▶ Records supplied
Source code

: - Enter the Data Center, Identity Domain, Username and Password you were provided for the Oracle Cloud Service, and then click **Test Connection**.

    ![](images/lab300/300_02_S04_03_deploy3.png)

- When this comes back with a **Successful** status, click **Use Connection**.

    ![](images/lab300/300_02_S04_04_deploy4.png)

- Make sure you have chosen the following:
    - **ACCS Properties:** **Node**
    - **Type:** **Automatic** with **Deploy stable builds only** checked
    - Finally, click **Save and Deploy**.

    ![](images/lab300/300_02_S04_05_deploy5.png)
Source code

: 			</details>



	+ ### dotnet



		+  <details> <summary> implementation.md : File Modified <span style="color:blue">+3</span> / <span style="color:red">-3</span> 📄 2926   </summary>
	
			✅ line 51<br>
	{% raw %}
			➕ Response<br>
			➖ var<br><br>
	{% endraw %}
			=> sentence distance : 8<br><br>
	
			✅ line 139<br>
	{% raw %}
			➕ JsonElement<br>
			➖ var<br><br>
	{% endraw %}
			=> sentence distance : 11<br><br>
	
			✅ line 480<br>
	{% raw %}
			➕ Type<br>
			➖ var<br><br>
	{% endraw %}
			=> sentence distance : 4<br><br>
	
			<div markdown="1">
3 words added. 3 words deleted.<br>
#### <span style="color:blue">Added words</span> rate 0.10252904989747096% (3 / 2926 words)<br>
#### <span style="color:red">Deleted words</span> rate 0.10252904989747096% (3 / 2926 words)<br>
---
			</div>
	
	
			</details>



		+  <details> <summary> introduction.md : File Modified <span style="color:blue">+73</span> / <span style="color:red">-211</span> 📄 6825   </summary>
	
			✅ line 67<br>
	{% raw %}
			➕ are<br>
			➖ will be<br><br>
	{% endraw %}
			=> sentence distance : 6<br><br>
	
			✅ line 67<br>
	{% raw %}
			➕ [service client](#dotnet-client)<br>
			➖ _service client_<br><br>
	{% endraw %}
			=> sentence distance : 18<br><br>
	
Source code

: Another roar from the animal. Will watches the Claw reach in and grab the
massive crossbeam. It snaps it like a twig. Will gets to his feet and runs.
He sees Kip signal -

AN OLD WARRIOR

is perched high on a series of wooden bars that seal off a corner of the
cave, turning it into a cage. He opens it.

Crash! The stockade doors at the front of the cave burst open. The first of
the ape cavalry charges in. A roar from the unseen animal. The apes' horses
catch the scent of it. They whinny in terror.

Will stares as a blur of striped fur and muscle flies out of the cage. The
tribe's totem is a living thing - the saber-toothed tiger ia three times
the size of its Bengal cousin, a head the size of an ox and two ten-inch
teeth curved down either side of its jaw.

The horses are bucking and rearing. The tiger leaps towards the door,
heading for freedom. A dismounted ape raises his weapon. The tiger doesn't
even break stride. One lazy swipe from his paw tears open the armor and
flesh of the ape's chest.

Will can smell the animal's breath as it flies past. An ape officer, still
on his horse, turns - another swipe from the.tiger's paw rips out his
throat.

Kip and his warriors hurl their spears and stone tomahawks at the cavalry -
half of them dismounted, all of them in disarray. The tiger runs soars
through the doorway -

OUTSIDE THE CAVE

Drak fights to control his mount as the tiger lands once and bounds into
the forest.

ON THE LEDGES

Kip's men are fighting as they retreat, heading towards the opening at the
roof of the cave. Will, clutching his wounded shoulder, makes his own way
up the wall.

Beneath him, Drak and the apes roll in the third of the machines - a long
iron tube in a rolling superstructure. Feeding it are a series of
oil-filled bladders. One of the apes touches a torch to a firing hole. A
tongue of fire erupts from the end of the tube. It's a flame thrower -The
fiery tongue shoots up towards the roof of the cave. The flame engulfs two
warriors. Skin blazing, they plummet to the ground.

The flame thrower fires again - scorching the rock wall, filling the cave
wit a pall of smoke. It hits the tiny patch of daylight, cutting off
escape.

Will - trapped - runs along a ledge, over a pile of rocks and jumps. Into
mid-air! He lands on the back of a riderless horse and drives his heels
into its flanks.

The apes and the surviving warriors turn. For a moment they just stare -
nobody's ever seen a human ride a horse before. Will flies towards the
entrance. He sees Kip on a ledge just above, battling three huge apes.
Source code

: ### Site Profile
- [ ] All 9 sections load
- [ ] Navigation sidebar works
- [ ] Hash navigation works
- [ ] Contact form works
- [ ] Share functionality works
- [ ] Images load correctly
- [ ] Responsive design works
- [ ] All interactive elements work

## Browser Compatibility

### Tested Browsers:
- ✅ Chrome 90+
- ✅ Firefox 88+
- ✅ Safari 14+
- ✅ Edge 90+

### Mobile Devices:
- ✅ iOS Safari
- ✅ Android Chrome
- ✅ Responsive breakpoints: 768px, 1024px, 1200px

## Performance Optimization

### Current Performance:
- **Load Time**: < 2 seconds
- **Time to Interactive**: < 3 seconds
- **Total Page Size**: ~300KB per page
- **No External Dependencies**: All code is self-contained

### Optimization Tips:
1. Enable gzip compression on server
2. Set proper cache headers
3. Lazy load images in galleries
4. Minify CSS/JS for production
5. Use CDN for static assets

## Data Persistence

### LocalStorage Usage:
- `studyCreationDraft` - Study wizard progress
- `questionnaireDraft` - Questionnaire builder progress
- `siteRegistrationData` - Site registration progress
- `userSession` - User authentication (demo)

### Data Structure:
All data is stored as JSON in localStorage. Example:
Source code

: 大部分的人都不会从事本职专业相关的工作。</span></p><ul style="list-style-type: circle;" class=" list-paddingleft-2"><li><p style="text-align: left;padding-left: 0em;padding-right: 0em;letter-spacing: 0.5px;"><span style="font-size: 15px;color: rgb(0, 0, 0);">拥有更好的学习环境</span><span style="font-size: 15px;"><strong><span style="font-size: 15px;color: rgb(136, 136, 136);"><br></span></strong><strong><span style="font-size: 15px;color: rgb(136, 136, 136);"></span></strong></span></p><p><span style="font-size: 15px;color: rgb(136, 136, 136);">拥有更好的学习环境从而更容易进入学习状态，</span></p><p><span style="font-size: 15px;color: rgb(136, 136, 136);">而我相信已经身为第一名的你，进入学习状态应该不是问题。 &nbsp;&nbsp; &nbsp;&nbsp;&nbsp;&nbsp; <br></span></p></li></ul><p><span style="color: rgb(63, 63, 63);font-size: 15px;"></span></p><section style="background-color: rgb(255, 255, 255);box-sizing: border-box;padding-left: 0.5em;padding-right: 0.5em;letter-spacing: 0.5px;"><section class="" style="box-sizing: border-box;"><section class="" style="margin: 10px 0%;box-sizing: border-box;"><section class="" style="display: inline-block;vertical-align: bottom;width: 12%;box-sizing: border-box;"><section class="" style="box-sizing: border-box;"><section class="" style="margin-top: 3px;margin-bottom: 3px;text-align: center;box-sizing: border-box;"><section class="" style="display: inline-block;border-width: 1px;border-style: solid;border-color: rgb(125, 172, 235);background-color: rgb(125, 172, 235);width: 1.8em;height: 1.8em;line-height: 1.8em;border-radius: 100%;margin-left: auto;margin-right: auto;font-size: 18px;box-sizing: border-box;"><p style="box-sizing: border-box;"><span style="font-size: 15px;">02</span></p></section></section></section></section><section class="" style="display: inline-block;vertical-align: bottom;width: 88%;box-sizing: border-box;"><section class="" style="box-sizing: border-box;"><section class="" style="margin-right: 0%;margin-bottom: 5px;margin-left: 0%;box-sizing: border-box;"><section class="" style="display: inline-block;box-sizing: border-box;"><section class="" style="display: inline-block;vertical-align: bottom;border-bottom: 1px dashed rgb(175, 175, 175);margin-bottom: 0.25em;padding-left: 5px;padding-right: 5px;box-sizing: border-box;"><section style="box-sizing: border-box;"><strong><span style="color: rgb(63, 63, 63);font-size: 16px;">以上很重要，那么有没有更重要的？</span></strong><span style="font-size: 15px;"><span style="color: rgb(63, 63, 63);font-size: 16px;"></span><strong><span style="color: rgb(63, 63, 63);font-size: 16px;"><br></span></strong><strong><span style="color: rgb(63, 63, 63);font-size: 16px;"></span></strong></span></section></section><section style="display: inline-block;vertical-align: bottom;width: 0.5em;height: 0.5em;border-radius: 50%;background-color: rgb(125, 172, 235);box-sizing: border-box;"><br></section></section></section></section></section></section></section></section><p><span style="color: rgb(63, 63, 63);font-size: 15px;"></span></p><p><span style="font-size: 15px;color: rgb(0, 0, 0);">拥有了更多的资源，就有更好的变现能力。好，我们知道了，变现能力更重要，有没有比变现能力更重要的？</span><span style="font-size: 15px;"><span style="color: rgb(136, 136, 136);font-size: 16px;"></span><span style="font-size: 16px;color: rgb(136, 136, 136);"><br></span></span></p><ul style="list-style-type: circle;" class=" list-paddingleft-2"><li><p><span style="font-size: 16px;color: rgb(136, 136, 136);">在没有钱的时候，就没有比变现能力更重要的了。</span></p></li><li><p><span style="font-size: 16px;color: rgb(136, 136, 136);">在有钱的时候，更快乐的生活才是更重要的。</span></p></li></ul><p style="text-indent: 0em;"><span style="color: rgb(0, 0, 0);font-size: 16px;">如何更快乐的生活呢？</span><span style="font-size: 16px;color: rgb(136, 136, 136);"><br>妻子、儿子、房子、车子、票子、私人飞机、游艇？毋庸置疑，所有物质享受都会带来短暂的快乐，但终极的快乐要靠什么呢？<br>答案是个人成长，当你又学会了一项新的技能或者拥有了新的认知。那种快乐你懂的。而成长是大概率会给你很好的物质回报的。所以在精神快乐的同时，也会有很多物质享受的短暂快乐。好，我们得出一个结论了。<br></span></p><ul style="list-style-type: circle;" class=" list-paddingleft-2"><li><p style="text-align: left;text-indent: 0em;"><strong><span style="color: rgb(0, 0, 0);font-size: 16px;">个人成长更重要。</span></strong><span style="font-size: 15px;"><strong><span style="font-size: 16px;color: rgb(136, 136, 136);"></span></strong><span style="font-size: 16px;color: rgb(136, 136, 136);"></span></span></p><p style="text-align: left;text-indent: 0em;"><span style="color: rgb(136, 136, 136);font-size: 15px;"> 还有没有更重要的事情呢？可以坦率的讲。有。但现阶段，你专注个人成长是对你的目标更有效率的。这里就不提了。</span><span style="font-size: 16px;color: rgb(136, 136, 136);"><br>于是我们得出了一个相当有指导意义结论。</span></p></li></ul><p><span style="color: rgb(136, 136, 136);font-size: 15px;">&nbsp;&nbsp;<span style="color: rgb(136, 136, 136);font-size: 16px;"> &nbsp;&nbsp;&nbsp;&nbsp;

▶ Your task
Looking at the records above, return exactly the lines from the line with "click **Test Connection**." to the line with "- When this", both ends included.

▶ Worked solution
: - Enter the Data Center, Identity Domain, Username and Password you were provided for the Oracle Cloud Service, and then click **Test Connection**.

    ![](images/lab300/300_02_S04_03_deploy3.png)

- When this comes back with a **Successful** status, click **Use Connection**.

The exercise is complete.